Published on October 17, 2019, economists have been pushing for the privatization of state corporations to boost the economy and achieve the Big Four agenda.
According to Kenya Business Guide, a Nairobi-based economics think-tank, commercial state corporations take up to 6% of Kenya's GDP through capital grants. However, these investments often do not yield financial returns, leaving a hole in the budget that is filled by taxpayers.
The increased fees from these grants inflate the cost of doing business, denying the private sector the incentives to invest in projects behind the Big Four Agenda. In 2018, state corporations took as much as KSh 345 billion from the exchequer and brought in minimal returns from the investment, a significant increase from KSh 169 billion in FY 2013/2014.
Privatization would provide a shot at better management, increase the capacity of the government corporations to provide economic returns, and improve operations and efficiency in the companies. Additionally, privatization would help reduce and eventually eliminate the need for capital grants, which are increasingly denting Kenya's budget.

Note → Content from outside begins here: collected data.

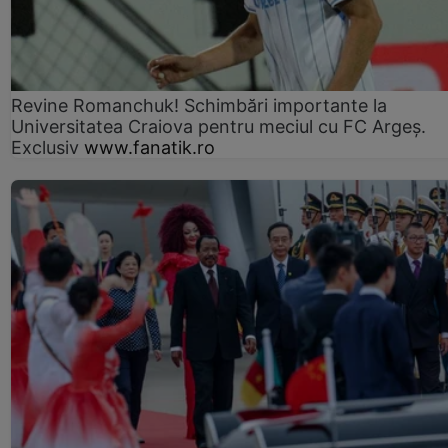
Revine Romanchuk! Schimbări importante la
Universitatea Craiova pentru meciul cu FC Argeş.
Exclusiv
www.fanatik.ro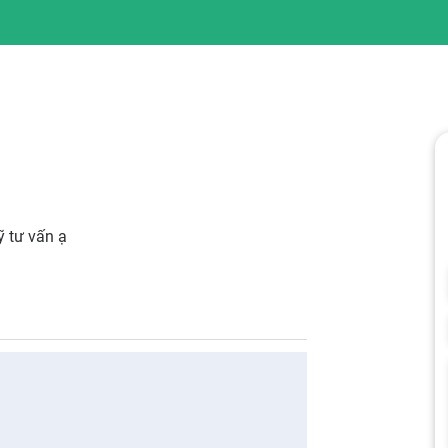
ỹ tư vấn ạ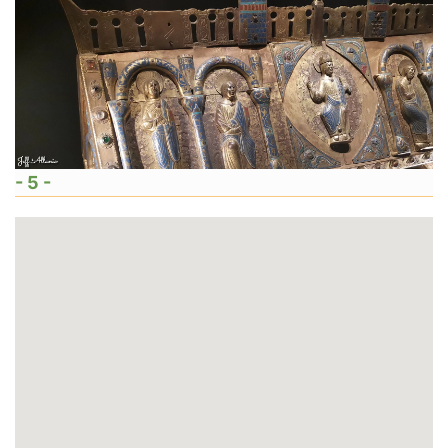
- 5 -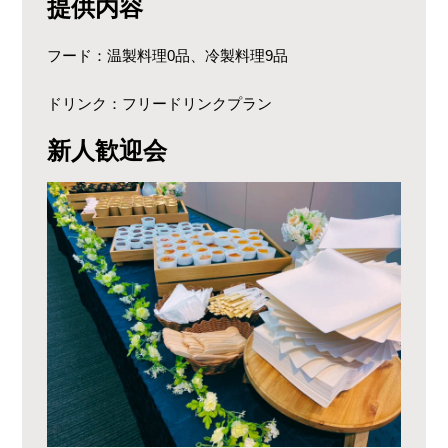
提供内容
フード：温製料理0品、冷製料理9品
ドリンク：フリードリンクプラン
新人歓迎会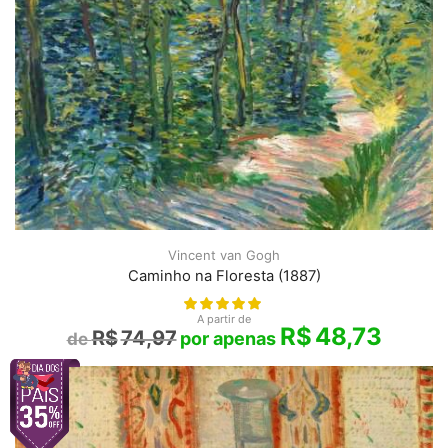
Vincent van Gogh
Caminho na Floresta (1887)
A partir de
R$
48,73
R$
74,97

While privatization is not a guarantee to end corruption, the private sector has a better track record at handling graft. The government can opt to either fully privatize or give up majority control, with the state pumping resources from the sale to support the Big Four agenda or channeling dividends earned toward development projects.
Some parastatals are pivotal to a sector, and therefore, legislators should approach policies around them with tact, weighing implications of privatization on employment, economic growth, and provision of services. This entails an understanding that while privatization would propel the performance of some parastatals, its application should follow a keen analysis on a case-to-case basis.